# 3/16-3/17 rig trip



## Reel Estate (Nov 28, 2007)

If the weathers holds we are heading south. Anyone else going? On a different topic. Anyone seen buoys or anywhere close holding bait yet?


----------



## atlantacapt (Oct 2, 2007)

Just stop off at the shelf rigs. Should be hardtails everywhere.


----------



## Mikvi (Mar 11, 2008)

We're heading out 17/18.


----------



## Reel Estate (Nov 28, 2007)

Thanks. Good luck Tuesday night. That may be the better night, but work is not allowing that for us.


----------



## Realtor (Oct 1, 2007)

Good luck everyone!!!!!! Man o man GOOD LUCK


----------



## clearwater25 (Jan 27, 2008)

Will be headed out 16/17 myself


----------



## Docs Holiday (Mar 11, 2012)

Looking forward to a report! Stay safe!


----------



## Mikvi (Mar 11, 2008)

Slipped out trip to 18/19 to miss the small front coming in Tuesday


----------



## 24ft fishmaster (Apr 26, 2012)

Good luck !


----------



## WhyMe (Apr 21, 2013)

Yes indeed Good Luck.
Why me
Mako My Dayo


----------



## syrupdawg (Dec 4, 2013)

Man I hope this weather holds out for the weekend. We will be making a trip and overnighting at the spur to hopefully knock off that sword skunk.


----------



## Reel Estate (Nov 28, 2007)

We left Daybreak at noon headed south with perfect seas. Arrived at 255 in about two hours and caught amberjack pretty quickly. Left there and headed south another 20-25 miles to Ram Powell. Trolled for a while with nothing to show but a few blackfin. We jigged and chunked until 11:00 with nothing to show but blackfin. Decided to catch some sleep at 11 with every box full to the top with fish. Thought we would catch morning bite. At 4:30 it was so windy and rough we decided to head north for the 90 nautical mile run back. Ride was not pleasant for about the first 70 miles, then was fine. Always enjoy getting out, but realized this trip I need to get in better shape and wait on warmer/summer weather patterns t arrive.


----------



## Realtor (Oct 1, 2007)

Reel Estate said:


> We left Daybreak at noon headed south with perfect seas. Arrived at 255 in about two hours and caught amberjack pretty quickly. Left there and headed south another 20-25 miles to Ram Powell. Trolled for a while with nothing to show but a few blackfin. We jigged and chunked until 11:00 with nothing to show but blackfin. Decided to catch some sleep at 11 with every box full to the top with fish. Thought we would catch morning bite. At 4:30 it was so windy and rough we decided to head north for the 90 nautical mile run back. Ride was not pleasant for about the first 70 miles, then was fine. Always enjoy getting out, but realized this trip I need to get in better shape and wait on warmer/summer weather patterns t arrive.

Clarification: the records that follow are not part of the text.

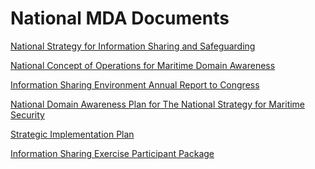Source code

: <h1 class="with-tabs">National MDA Documents</h1>

<p><a href="http://www.whitehouse.gov/sites/default/files/docs/2012sharingstrategy_1.pdf">National
	Strategy for Information Sharing and Safeguarding</a></p>
<p><a href="http://www.ise.gov/sites/default/files/National%20MDA%20CONOPS%202007.pdf">National
	Concept of Operations for Maritime Domain Awareness</a></p>
<p><a href="http://ise.gov/sites/default/files/ISE_Annual_Report_to_Congress_2012.pdf">Information
	Sharing Environment Annual Report to Congress</a></p>
<p><a href="http://www.whitehouse.gov/sites/default/files/docs/national_maritime_domain_awareness_plan.pdf">National
	Domain Awareness Plan for The National Strategy for Maritime Security</a></p>
<p><a href="20140103%20Final%20NSISS%20Strategic%20Implementation%20Plan_0.pdf">Strategic
	Implementation Plan</a></p>
<p><a href="IISC%20Exercise%20Participant%20Package%20V2%201_0.pdf">Information
	Sharing Exercise Participant Package</a></p>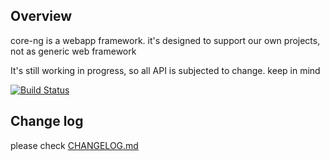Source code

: ## Overview
core-ng is a webapp framework. it's designed to support our own projects, not as generic web framework

It's still working in progress, so all API is subjected to change. keep in mind

[![Build Status](https://travis-ci.org/neowu/core-ng-project.svg?branch=master)](https://travis-ci.org/neowu/core-ng-project)

## Change log
please check [CHANGELOG.md](CHANGELOG.md)

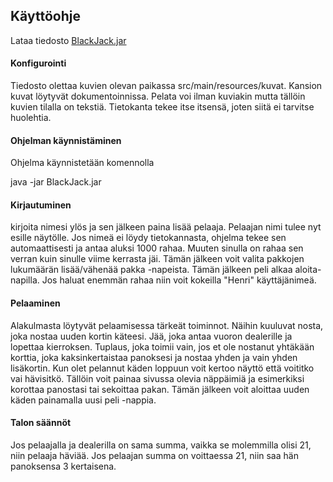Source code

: ## Käyttöohje

Lataa tiedosto [BlackJack.jar](https://github.com/henrisuominen/otm-harjoitustyo/releases)

#### Konfigurointi

Tiedosto olettaa kuvien olevan paikassa src/main/resources/kuvat. Kansion kuvat löytyvät dokumentoinnissa. Pelata voi ilman kuviakin mutta tällöin kuvien tilalla on tekstiä.
Tietokanta tekee itse itsensä, joten siitä ei tarvitse huolehtia.

#### Ohjelman käynnistäminen

Ohjelma käynnistetään komennolla

java -jar BlackJack.jar

#### Kirjautuminen

kirjoita nimesi ylös ja sen jälkeen paina lisää pelaaja. Pelaajan nimi tulee nyt esille näytölle. Jos nimeä ei löydy tietokannasta, ohjelma tekee sen automaattisesti ja antaa aluksi 1000 rahaa. Muuten sinulla on rahaa sen verran kuin sinulle viime kerrasta jäi. Tämän jälkeen voit valita pakkojen lukumäärän lisää/vähenää pakka -napeista. Tämän jälkeen peli alkaa aloita-napilla. Jos haluat enemmän rahaa niin voit kokeilla "Henri" käyttäjänimeä.

#### Pelaaminen

Alakulmasta löytyvät pelaamisessa tärkeät toiminnot. Näihin kuuluvat nosta, joka nostaa uuden kortin käteesi. Jää, joka antaa vuoron dealerille ja lopettaa kierroksen. Tuplaus, joka toimii vain, jos et ole nostanut yhtäkään korttia, joka kaksinkertaistaa panoksesi ja nostaa yhden ja vain yhden lisäkortin. 
Kun olet pelannut käden loppuun voit kertoo näyttö että voititko vai hävisitkö. Tällöin voit painaa sivussa olevia näppäimiä ja
esimerkiksi korottaa panostasi tai sekoittaa pakan. Tämän jälkeen voit aloittaa uuden käden painamalla uusi peli -nappia.

#### Talon säännöt

Jos pelaajalla ja dealerilla on sama summa, vaikka se molemmilla olisi 21, niin pelaaja häviää.
Jos pelaajan summa on voittaessa 21, niin saa hän panoksensa 3 kertaisena.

 Thanks for the report! That first 70 miles coming home can be a tuff son-of-a-gun! glad you got some!


----------



## Mikvi (Mar 11, 2008)

Thanks for the report; Heading out tomorrow. Once we have the boxes full and everybody is worn out, I head for the bay at 8 MPH and engage the autopilot. Crew takes turns on watch. We usually hit the edge at sun up and have a ride in. Never did any good for the dawn bite at the near rigs. Have had good luck at dusk.


----------



## c_stowers (Jan 10, 2012)

Mikvi said:


> Thanks for the report; Heading out tomorrow. Once we have the boxes full and everybody is worn out, I head for the bay at 8 MPH and engage the autopilot. Crew takes turns on watch. We usually hit the edge at sun up and have a ride in. Never did any good for the dawn bite at the near rigs. Have had good luck at dusk.


Good luck Mike. Catch one for me. Our water up here still has ice on it!


----------



## Mikvi (Mar 11, 2008)

c_stowers said:


> Good luck Mike. Catch one for me. Our water up here still has ice on it!


 Chris

The only thing here with ice in it is my cocktail


----------